Mais peut-on déjà chiffrer ce défi budgétaire pour le gouvernement Harper? Et risque-t-il de provoquer un déficit en cas de mesures ou de dépenses spéciales pour stimuler l'économie?

«Un tel déficit conjoncturel serait acceptable au point de vue économique au Canada. Mais dans un contexte postélectorale, il s'agirait surtout d'une décision politique pour le gouvernement de M. Harper", selon M. Pinsonneault.

Quant à l'impact chiffré, l'économiste préfère s'en tenir pour le moment à la plus récente estimation du ministère fédéral des Finances.

Selon l'énoncé budgétaire de février 2008, une réduction de 1% du taux de croissance de l'économie canadienne provoquerait une réduction de 3,3 milliards du «solde budgétaire» d'Ottawa (les revenus moins les dépenses).

Ce montant correspondait aussi au «surplus budgétaire» anticipé dans le budget fédéral, à quelques centaines de millions près. Or, l'économie canadienne en est justement rendue là en termes de ralentissement: une croissance amputée d'un pour cent par rapport aux prévisions de début d'année.

Les économistes des principales banques prévoient désormais une croissance d'environ 0,7% pour 2008, comparativement à la prévision de 1,7% utilisée dans le budget fédéral de février 2008.

Cette réduction du taux de croissance économique suggère que le budget fédéral serait déjà réduit à l'équilibre, selon Marc Pinsonneault.

Par ailleurs, l'impôt sur les bénéfices des entreprises pesait 40,6 milliards aux derniers états financiers, pour son exercice 2007-2008 terminé le 31 mars.

Mais déjà, ce chiffre publié après le budget de février s'est avéré inférieur de deux milliards aux prévisions contenues dans l'énoncé budgétaire du ministre Flaherty, a constaté La Presse Affaires.

Ce recul pourrait s'accentuer considérablement, si l'on compare ce qui s'est passé lors du dernier gros cycle baissier en Bourse et de l'économie canadienne, de l'année 2000 à 2002.

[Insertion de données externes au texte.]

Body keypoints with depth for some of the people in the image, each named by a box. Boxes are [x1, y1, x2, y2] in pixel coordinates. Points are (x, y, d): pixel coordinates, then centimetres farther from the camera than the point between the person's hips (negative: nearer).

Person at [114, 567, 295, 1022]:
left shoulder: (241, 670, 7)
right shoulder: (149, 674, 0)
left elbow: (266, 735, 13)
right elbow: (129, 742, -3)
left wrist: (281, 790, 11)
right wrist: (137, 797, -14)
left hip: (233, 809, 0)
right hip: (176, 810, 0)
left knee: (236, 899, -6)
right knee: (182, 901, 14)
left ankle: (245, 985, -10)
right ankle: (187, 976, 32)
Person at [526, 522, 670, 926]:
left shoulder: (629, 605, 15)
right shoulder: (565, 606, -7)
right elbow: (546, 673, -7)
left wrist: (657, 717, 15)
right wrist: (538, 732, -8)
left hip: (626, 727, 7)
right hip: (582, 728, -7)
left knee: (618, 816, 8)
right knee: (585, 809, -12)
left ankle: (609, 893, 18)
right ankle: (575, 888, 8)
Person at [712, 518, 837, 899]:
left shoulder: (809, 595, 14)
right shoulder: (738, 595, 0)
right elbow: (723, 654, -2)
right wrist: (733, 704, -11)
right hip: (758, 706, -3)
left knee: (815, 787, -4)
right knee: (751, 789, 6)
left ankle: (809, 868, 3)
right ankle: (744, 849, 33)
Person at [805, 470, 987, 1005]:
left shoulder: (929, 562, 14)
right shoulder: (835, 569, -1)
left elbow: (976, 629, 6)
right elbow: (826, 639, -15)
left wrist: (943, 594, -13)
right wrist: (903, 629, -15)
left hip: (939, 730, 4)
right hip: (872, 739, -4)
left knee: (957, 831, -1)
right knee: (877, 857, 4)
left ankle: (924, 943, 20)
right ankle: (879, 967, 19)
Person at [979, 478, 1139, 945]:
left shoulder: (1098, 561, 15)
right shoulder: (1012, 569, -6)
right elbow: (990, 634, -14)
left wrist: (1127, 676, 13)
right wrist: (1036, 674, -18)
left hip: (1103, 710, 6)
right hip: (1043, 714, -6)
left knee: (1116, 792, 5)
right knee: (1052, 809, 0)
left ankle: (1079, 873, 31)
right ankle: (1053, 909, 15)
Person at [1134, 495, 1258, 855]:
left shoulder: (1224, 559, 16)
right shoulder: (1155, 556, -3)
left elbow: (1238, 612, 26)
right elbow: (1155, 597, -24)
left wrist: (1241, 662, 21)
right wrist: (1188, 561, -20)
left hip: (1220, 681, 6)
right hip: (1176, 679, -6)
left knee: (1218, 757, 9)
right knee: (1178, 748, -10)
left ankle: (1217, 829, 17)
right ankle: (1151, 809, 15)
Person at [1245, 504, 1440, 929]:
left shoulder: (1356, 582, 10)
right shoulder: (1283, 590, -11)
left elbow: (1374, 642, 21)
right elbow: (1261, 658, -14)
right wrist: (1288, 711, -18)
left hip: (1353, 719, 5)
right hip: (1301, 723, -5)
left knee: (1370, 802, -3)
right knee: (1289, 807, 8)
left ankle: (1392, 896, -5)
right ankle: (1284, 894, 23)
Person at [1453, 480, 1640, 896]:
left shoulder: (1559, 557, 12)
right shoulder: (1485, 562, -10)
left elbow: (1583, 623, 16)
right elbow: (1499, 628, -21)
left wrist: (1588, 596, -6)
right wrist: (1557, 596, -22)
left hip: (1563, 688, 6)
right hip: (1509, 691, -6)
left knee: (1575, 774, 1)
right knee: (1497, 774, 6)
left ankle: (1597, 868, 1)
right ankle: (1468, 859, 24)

Durant ces deux années, les revenus fédéraux de l'impôt sur les bénéfices des entreprises s'étaient atrophiés de 21%.

C'était une réduction beaucoup plus prononcée que celle 13% subie par l'ensemble des revenus fiscaux d'Ottawa.

Appliquée sur les récents états financiers du fédéral, une telle baisse de 21% des revenus d'impôt corporatif pourrait représenter un manque à gagner d'au moins huit milliards d'ici deux ans, lors de l'année fiscale 2009-2010.

C'est une période comparable à celle prévue par les économistes pour que l'économie nord-américaine retrouve son élan de croissance.